For U.S. aggregate allocations, GPIF hired DIAM, with subadviser Janus Capital Management; FIL Investments (Japan), with subadviser Pyramis Global Advisors.
BNY Mellon Asset Management Japan was also hired as the only manager of a European bond allocation. It will be subadvised by Insight Investment Management.
For U.S. high-yield bond allocations, GPIF hired Nomura Asset Management for two allocations. MacKay Shields will serve as subadviser on one of the portfolios.
In other bond categories, UBS Global Asset Management (Japan) was hired for European high yield; Ashmore Japan Co., for emerging markets local currency; AllianceBernstein Japan, emerging markets hard currency; and BNP Paribas Investment Partners Japan, with subadviser Fischer Francis Trees & Watts, for inflation-linked bonds.
Of the GPIF's seven active managers as of March 31, only one — Tokio Marine Asset Management, with a ¥541 billion global aggregate bond allocation, subadvised by Tokio Marine Rogge Asset Management — didn't remain in the pension fund's latest lineup.
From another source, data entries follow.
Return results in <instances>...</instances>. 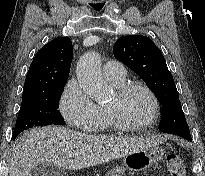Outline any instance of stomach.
I'll return each instance as SVG.
<instances>
[{"label": "stomach", "instance_id": "1", "mask_svg": "<svg viewBox=\"0 0 205 176\" xmlns=\"http://www.w3.org/2000/svg\"><path fill=\"white\" fill-rule=\"evenodd\" d=\"M164 153V149L157 146L129 153L123 159L124 170L143 171L160 161ZM122 171L123 169L113 170L108 173V176H120Z\"/></svg>", "mask_w": 205, "mask_h": 176}]
</instances>
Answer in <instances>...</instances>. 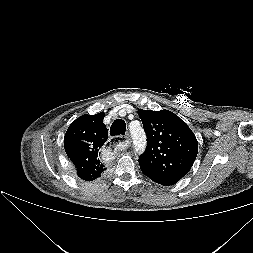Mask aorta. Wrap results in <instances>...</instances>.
I'll return each instance as SVG.
<instances>
[{"label":"aorta","mask_w":253,"mask_h":253,"mask_svg":"<svg viewBox=\"0 0 253 253\" xmlns=\"http://www.w3.org/2000/svg\"><path fill=\"white\" fill-rule=\"evenodd\" d=\"M130 133L133 139L135 149L139 152L143 151L146 146V135L141 127H131Z\"/></svg>","instance_id":"aorta-1"}]
</instances>
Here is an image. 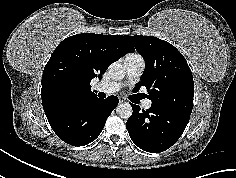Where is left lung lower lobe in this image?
Returning a JSON list of instances; mask_svg holds the SVG:
<instances>
[{
	"label": "left lung lower lobe",
	"mask_w": 236,
	"mask_h": 178,
	"mask_svg": "<svg viewBox=\"0 0 236 178\" xmlns=\"http://www.w3.org/2000/svg\"><path fill=\"white\" fill-rule=\"evenodd\" d=\"M133 114L126 122V128L133 143L140 149L159 153L170 148L182 135L190 114L152 104L144 111L131 104Z\"/></svg>",
	"instance_id": "0a47b994"
}]
</instances>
AllianceBernstein fell off of the pension fund's list of global aggregate managers, where it oversaw ¥790.6 billion as of March 31, but the firm gained an emerging markets hard currency mandate.
The GPIF on Thursday also announced less dramatic changes to its manager lineup for passively managed international bonds, which remained at six firms, overseeing the ¥12.7 trillion in allocations, or 9.24% of the portfolio, as of March 31.
However, the lineup included two new firms: Nomura Asset Management and Resona Bank.
Falling off the list were Northern Trust Global Investments Japan, which oversaw ¥2.13 trillion as of March 31, and Mitsubishi UFJ Trust and Banking Corp., which oversaw ¥2.06 trillion.
As of June 30, the GPIF's allocation to international bonds came to just more than 13% — roughly two percentage points below the target of 15% it adopted a year ago following an asset allocation review.
Hiromichi Mizuno, the GPIF's executive managing director and chief investment officer, couldn't immediately be reached for further comment.